A Stregheria encanta por sua beleza e raízes ancestrais, mas como toda tradição de bruxaria verdadeira ela também guarda um lado mais sombrio, misterioso e até temido. Esse “lado negro” não é apenas sobre maldições ou feitiçaria destrutiva  é, sobretudo o reconhecimento de que a natureza possui ciclos de criação e de morte, de luz e de sombra, e que o bruxo ou bruxa precisa aprender a caminhar por ambos.

Na tradição italiana encontramos histórias de streghe que dominavam a arte de curar, mas também a arte de enfeitiçar que podiam trazer fertilidade à terra, mas também lançar o “malocchio” o olhar maléfico. O lado negro da Stregheria está ligado à força crua da Terra e dos espíritos às entidades que habitam as encruzilhadas e as sombras da noite e ao poder de manipular a energia de formas que nem sempre são suaves.

A jornada mística por esse lado envolve:

Enfrentar os próprios medos e sombras internas, entendendo que não há luz sem trevas.

Compreender a magia de Saturno, do fim dos ciclos e da dissolução e que prepara o terreno para o renascimento.

Trabalhar com espíritos e ancestrais que nem sempre são benevolentes, mas que trazem ensinamentos ocultos e forças transformadoras.

O respeito pelo poder da maldição, não como algo banal, mas como uma faca de dois gumes que exige consciência e responsabilidade.

Esse caminho sombrio da Stregheria não deve ser visto com medo, mas com reverência. Ele revela que a bruxaria não é apenas sobre flores e bênçãos, mas também sobre o fogo que destrói para renovar, a noite que guarda segredos, o feitiço que impõe justiça.

Dados fornecidos »
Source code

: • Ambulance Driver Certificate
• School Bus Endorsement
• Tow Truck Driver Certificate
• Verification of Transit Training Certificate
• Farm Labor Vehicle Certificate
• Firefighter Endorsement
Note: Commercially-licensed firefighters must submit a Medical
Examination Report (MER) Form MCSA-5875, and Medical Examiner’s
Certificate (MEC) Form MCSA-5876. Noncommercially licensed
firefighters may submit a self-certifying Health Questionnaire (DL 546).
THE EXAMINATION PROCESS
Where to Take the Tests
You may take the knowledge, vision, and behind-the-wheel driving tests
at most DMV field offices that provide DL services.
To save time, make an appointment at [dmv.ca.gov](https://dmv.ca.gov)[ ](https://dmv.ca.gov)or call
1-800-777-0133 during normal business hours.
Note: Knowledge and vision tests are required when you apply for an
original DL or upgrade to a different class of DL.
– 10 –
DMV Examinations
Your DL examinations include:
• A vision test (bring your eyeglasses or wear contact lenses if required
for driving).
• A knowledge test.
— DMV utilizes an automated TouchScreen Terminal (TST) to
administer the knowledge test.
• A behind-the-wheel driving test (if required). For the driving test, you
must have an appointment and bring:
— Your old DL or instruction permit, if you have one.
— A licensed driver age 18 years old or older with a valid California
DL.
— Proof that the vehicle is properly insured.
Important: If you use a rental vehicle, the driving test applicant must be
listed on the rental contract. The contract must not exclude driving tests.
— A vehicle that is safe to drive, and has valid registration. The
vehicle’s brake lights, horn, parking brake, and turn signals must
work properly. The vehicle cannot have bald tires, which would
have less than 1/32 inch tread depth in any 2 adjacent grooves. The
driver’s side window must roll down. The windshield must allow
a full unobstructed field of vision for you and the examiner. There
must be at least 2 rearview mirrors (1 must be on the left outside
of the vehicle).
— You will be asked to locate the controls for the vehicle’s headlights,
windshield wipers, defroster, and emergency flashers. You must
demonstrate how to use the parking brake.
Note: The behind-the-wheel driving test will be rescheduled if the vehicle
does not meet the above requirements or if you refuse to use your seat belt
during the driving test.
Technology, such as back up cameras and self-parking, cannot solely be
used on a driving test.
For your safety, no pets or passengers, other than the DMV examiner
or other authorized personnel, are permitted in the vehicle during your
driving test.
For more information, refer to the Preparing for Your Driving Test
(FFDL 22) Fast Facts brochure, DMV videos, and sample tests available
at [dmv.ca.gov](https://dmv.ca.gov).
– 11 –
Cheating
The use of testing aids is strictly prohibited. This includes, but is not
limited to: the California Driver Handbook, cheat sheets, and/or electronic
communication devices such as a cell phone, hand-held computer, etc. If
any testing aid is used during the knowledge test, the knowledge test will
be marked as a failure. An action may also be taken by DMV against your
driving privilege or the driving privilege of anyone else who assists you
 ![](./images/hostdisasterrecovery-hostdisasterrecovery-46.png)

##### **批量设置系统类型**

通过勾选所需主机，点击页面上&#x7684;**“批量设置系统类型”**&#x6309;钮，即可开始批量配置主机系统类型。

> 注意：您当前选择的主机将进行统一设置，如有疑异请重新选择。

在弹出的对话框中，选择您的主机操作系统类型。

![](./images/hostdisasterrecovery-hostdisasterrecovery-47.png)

Tarefa A »
Liste todos os aspectos que, segundo o texto sobre a Stregheria, fazem parte da jornada mística pelo lado negro.
Tarefa B »
Reescreva o trecho do texto sobre a Stregheria que se inicia nas palavras que contêm "A jornada mística" e se encerra em "e forças transformadoras.", substituindo "Saturno" por "Plutão".
Tarefa C »
Por favor, dê sequência ao texto sobre a Stregheria a partir da última frase apresentada.

Resposta A »
- Enfrentar os próprios medos e sombras internas, entendendo que não há luz sem trevas.
- Compreender a magia de Saturno, do fim dos ciclos e da dissolução e que prepara o terreno para o renascimento.
- Trabalhar com espíritos e ancestrais que nem sempre são benevolentes, mas que trazem ensinamentos ocultos e forças transformadoras.
- O respeito pelo poder da maldição, não como algo banal, mas como uma faca de dois gumes que exige consciência e responsabilidade.

Resposta B »
A jornada mística por esse lado envolve:

Enfrentar os próprios medos e sombras internas, entendendo que não há luz sem trevas.

Compreender a magia de Plutão, do fim dos ciclos e da dissolução e que prepara o terreno para o renascimento.

Trabalhar com espíritos e ancestrais que nem sempre são benevolentes, mas que trazem ensinamentos ocultos e forças transformadoras.

Resposta C »
A Stregheria não é apenas uma tradição de bruxaria ela é um chamado para reconectar-se com as raízes, com a terra, com o sagrado que pulsa na ancestralidade italiana e que ainda respira no mundo moderno. É uma trilha que mistura magia prática, mistério, mito e cultura oferecendo tanto ferramentas para feitiços e rituais quanto um caminho profundo de autoconhecimento e espiritualidade.

Para quem sente esse chamado, o início é simples e ao mesmo tempo transformador:


 Cultive uma mente curiosa, aberta ao encanto dos mitos e ao poder dos símbolos.

 Aprenda a perceber a diferença entre o que é pesquisa histórica e o que é tradição espiritual revestida de poesia e mistério.

 Caminhe devagar, em prática gradual, respeitando seus próprios ritmos e honrando a natureza ao redor e reconhecendo seus limites pessoais como parte da jornada.

Cada passo nesse caminho é uma porta que se abre para a magia, para a cultura e para a alma. É nesse equilíbrio entre o sagrado e o perigoso, entre o mistério e a revelação, que a verdadeira força da Stregheria se manifesta.


No contexto da bruxaria italiana (Stregheria), a tarantela aparece como:

Dança ritual: movimentos circulares, giros e batidas de pés evocam a energia da terra e criam um campo de poder.

Transe mediúnico: ao dançar até a exaustão, a pessoa entra em contato com forças espirituais ou com a própria Deusa Diana.

Magia de cura: a “tarantolata” (dança para expelir o veneno) simboliza também expulsar maus espíritos, melancolia e energias pesadas.

Eco de antigos cultos dionisíacos: muitos estudiosos veem na tarantela uma continuação popular das danças de êxtase ligadas a Dionísio e às ménades, reabsorvidas no folclore cristianizado.


Livros fundamentais

Raven Grimassi – Italian Witchcraft: The Old Religion of Southern Europe

Raven Grimassi – Hereditary Witchcraft: Secrets of the Old Religion

Charles Leland – Aradia, or the Gospel of the Witches (1899)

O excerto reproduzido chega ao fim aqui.